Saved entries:

★ ★ ★ ★

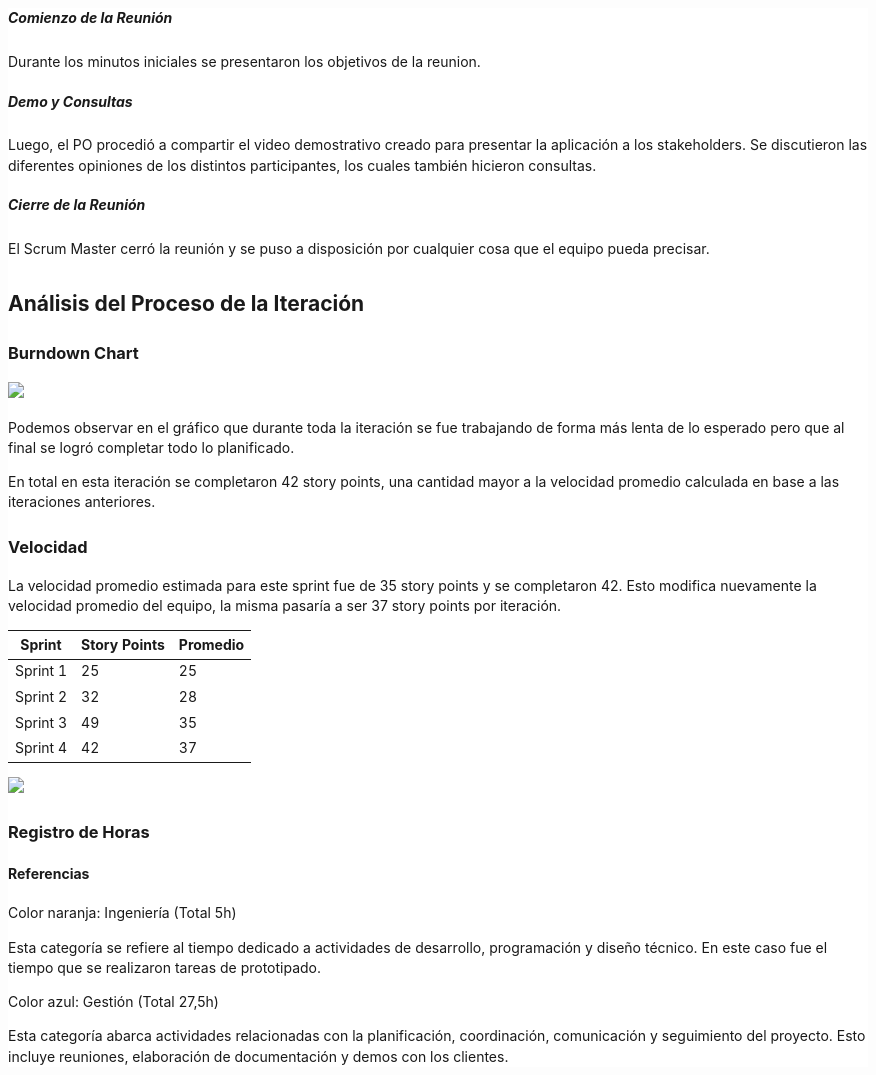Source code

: ##### Comienzo de la Reunión
Durante los minutos iniciales se presentaron los objetivos de la reunion.

##### Demo y Consultas
Luego, el PO procedió a compartir el video demostrativo creado para presentar la aplicación a los stakeholders. Se discutieron las diferentes opiniones de los distintos participantes, los cuales también hicieron consultas.

##### Cierre de la Reunión
El Scrum Master cerró la reunión y se puso a disposición por cualquier cosa que el equipo pueda precisar.

## Análisis del Proceso de la Iteración

### Burndown Chart
![](https://hackmd.io/_uploads/rygQjL9D3.png)

Podemos observar en el gráfico que durante toda la iteración se fue trabajando de forma más lenta de lo esperado pero que al final se logró completar todo lo planificado.

En total en esta iteración se completaron 42 story points, una cantidad mayor a la velocidad promedio calculada en base a las iteraciones anteriores.

### Velocidad
La velocidad promedio estimada para este sprint fue de 35 story points y se completaron 42. Esto modifica nuevamente la velocidad promedio del equipo, la misma pasaría a ser 37 story points por iteración.

| Sprint | Story Points | Promedio |
| -------- | -------- | -------- |
| Sprint 1     | 25     | 25     |
| Sprint 2     | 32     | 28     |
| Sprint 3     | 49     | 35     |
| Sprint 4     | 42     | 37     |


![](https://hackmd.io/_uploads/r1lc48cv2.png)


### Registro de Horas

#### Referencias
Color naranja: Ingeniería (Total 5h)

Esta categoría se refiere al tiempo dedicado a actividades de desarrollo, programación y diseño técnico. En este caso fue el tiempo que se realizaron tareas de prototipado.

Color azul: Gestión (Total 27,5h)

Esta categoría abarca actividades relacionadas con la planificación, coordinación, comunicación y seguimiento del proyecto. Esto incluye reuniones, elaboración de documentación y demos con los clientes.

★ ★ ★ ★

Required action:
Rewrite every line of text in the data above as a JSON list of strings, one string per line, skipping blank lines. Leave the pictures out of the answer.

Exercise response:
[
  "Source code",
  ": ##### Comienzo de la Reunión",
  "Durante los minutos iniciales se presentaron los objetivos de la reunion.",
  "##### Demo y Consultas",
  "Luego, el PO procedió a compartir el video demostrativo creado para presentar la aplicación a los stakeholders. Se discutieron las diferentes opiniones de los distintos participantes, los cuales también hicieron consultas.",
  "##### Cierre de la Reunión",
  "El Scrum Master cerró la reunión y se puso a disposición por cualquier cosa que el equipo pueda precisar.",
  "## Análisis del Proceso de la Iteración",
  "### Burndown Chart",
  "![](https://hackmd.io/_uploads/rygQjL9D3.png)",
  "Podemos observar en el gráfico que durante toda la iteración se fue trabajando de forma más lenta de lo esperado pero que al final se logró completar todo lo planificado.",
  "En total en esta iteración se completaron 42 story points, una cantidad mayor a la velocidad promedio calculada en base a las iteraciones anteriores.",
  "### Velocidad",
  "La velocidad promedio estimada para este sprint fue de 35 story points y se completaron 42. Esto modifica nuevamente la velocidad promedio del equipo, la misma pasaría a ser 37 story points por iteración.",
  "| Sprint | Story Points | Promedio |",
  "| -------- | -------- | -------- |",
  "| Sprint 1     | 25     | 25     |",
  "| Sprint 2     | 32     | 28     |",
  "| Sprint 3     | 49     | 35     |",
  "| Sprint 4     | 42     | 37     |",
  "![](https://hackmd.io/_uploads/r1lc48cv2.png)",
  "### Registro de Horas",
  "#### Referencias",
  "Color naranja: Ingeniería (Total 5h)",
  "Esta categoría se refiere al tiempo dedicado a actividades de desarrollo, programación y diseño técnico. En este caso fue el tiempo que se realizaron tareas de prototipado.",
  "Color azul: Gestión (Total 27,5h)",
  "Esta categoría abarca actividades relacionadas con la planificación, coordinación, comunicación y seguimiento del proyecto. Esto incluye reuniones, elaboración de documentación y demos con los clientes."
]